The input
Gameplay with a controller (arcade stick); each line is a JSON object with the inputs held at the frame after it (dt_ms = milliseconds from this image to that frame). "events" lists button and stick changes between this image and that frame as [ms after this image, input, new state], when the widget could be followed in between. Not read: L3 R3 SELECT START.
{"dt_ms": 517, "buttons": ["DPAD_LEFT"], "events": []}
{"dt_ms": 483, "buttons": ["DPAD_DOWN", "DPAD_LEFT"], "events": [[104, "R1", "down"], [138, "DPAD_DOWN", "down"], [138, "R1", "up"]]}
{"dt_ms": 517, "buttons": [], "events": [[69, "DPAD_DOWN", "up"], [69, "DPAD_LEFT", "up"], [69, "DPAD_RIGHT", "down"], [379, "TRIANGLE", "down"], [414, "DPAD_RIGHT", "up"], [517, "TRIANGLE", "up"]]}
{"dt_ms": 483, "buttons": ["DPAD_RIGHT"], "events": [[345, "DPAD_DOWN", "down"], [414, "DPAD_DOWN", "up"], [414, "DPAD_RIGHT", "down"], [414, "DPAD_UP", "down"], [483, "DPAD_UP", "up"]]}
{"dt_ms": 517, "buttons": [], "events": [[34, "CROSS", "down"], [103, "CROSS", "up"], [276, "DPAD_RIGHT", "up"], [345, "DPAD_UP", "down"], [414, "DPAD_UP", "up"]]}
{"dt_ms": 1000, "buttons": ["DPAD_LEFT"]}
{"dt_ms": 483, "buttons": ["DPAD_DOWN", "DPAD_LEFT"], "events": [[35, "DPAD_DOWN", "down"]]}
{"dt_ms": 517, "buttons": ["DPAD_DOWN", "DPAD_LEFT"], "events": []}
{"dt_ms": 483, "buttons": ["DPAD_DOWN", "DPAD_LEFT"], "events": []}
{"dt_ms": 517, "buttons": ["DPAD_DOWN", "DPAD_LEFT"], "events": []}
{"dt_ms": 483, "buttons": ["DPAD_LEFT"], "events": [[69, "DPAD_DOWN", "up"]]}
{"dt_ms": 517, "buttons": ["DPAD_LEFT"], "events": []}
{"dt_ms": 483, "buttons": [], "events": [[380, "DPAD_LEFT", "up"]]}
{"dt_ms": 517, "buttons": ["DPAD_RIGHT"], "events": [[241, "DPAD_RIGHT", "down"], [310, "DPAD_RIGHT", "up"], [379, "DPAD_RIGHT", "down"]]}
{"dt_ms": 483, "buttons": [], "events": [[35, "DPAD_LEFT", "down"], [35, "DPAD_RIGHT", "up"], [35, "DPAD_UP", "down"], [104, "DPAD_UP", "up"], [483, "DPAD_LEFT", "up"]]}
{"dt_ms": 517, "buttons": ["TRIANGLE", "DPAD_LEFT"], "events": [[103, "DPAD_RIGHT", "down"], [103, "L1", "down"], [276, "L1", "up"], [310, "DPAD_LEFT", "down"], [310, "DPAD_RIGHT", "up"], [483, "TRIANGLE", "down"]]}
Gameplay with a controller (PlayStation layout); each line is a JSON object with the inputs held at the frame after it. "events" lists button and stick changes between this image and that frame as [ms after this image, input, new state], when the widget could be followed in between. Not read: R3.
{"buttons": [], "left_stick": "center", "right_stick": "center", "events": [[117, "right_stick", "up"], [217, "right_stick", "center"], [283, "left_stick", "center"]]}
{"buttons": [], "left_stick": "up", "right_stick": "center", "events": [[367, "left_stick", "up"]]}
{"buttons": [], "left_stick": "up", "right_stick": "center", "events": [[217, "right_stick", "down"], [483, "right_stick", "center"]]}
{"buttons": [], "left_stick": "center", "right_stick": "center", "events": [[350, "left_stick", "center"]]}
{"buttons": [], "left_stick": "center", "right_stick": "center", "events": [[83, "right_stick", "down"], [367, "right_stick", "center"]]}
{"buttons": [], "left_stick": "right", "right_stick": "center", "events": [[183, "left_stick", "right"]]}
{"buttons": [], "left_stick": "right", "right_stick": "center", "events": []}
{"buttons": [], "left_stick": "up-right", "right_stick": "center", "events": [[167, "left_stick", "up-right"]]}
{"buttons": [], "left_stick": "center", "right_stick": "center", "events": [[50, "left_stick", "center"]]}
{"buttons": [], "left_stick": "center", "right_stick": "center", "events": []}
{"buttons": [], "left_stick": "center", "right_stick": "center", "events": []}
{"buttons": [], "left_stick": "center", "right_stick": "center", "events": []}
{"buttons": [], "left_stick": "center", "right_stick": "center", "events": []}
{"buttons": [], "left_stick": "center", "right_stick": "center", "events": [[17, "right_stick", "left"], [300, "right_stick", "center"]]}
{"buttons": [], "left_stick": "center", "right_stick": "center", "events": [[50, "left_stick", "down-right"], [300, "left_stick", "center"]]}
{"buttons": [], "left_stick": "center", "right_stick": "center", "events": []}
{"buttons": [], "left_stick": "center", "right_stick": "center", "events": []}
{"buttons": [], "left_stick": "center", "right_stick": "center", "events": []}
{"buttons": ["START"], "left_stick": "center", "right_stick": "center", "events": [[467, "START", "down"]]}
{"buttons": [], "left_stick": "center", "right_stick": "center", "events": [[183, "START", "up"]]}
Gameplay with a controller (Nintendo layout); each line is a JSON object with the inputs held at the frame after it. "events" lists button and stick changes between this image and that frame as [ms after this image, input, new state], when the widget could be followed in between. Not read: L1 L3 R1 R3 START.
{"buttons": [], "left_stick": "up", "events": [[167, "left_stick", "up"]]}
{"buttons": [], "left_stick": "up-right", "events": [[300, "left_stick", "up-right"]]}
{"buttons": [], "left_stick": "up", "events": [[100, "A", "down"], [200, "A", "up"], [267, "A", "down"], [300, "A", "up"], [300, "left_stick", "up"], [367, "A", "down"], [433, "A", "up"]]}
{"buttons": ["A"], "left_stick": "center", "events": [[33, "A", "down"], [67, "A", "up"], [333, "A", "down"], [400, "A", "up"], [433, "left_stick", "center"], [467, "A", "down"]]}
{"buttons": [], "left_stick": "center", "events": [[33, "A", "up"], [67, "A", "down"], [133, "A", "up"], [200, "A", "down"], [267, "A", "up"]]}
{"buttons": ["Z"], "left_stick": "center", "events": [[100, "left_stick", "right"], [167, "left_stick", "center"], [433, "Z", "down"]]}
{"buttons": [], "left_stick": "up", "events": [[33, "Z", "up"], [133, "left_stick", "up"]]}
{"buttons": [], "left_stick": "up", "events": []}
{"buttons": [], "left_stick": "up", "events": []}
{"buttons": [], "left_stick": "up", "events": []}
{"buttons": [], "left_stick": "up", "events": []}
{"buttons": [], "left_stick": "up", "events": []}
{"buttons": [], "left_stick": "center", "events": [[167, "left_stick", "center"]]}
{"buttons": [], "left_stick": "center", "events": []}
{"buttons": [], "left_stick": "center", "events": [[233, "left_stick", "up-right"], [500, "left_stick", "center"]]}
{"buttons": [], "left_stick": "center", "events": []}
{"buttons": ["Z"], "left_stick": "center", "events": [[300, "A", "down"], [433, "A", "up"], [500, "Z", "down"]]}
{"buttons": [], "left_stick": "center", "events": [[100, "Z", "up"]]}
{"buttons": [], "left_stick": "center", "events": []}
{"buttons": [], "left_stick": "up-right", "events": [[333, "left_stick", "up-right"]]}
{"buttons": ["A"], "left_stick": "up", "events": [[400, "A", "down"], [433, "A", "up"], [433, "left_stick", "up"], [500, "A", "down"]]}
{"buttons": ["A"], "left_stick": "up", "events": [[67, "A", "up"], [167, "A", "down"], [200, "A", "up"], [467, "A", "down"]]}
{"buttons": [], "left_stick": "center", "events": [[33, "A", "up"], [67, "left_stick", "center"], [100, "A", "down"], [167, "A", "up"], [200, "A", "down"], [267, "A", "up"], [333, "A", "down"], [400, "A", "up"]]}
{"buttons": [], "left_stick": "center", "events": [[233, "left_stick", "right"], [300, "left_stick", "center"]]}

Task prompt
For the word "TRIANGLE", find all matching lines in the entries above and copy them out.

Task output
{"dt_ms": 517, "buttons": [], "events": [[69, "DPAD_DOWN", "up"], [69, "DPAD_LEFT", "up"], [69, "DPAD_RIGHT", "down"], [379, "TRIANGLE", "down"], [414, "DPAD_RIGHT", "up"], [517, "TRIANGLE", "up"]]}
{"dt_ms": 517, "buttons": ["TRIANGLE", "DPAD_LEFT"], "events": [[103, "DPAD_RIGHT", "down"], [103, "L1", "down"], [276, "L1", "up"], [310, "DPAD_LEFT", "down"], [310, "DPAD_RIGHT", "up"], [483, "TRIANGLE", "down"]]}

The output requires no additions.